__WORK TO BE COMPLETED__:
Look through the material below and show every line with the word "bottom".
━━━━
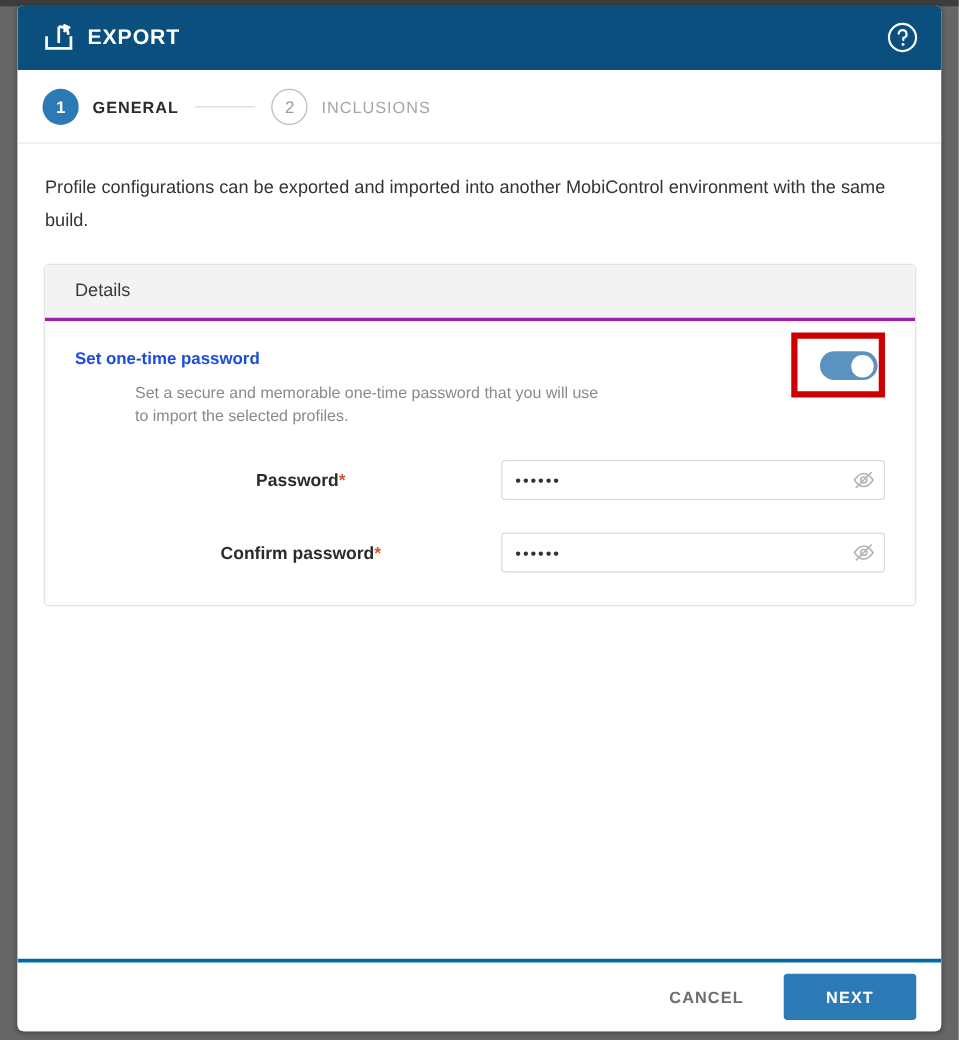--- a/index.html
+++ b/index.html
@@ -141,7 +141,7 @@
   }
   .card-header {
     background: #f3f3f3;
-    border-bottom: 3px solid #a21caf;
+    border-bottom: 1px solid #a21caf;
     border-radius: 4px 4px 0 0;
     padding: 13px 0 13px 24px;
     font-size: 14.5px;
━━━━
__SOLUTION__:
-    border-bottom: 3px solid #a21caf;
+    border-bottom: 1px solid #a21caf;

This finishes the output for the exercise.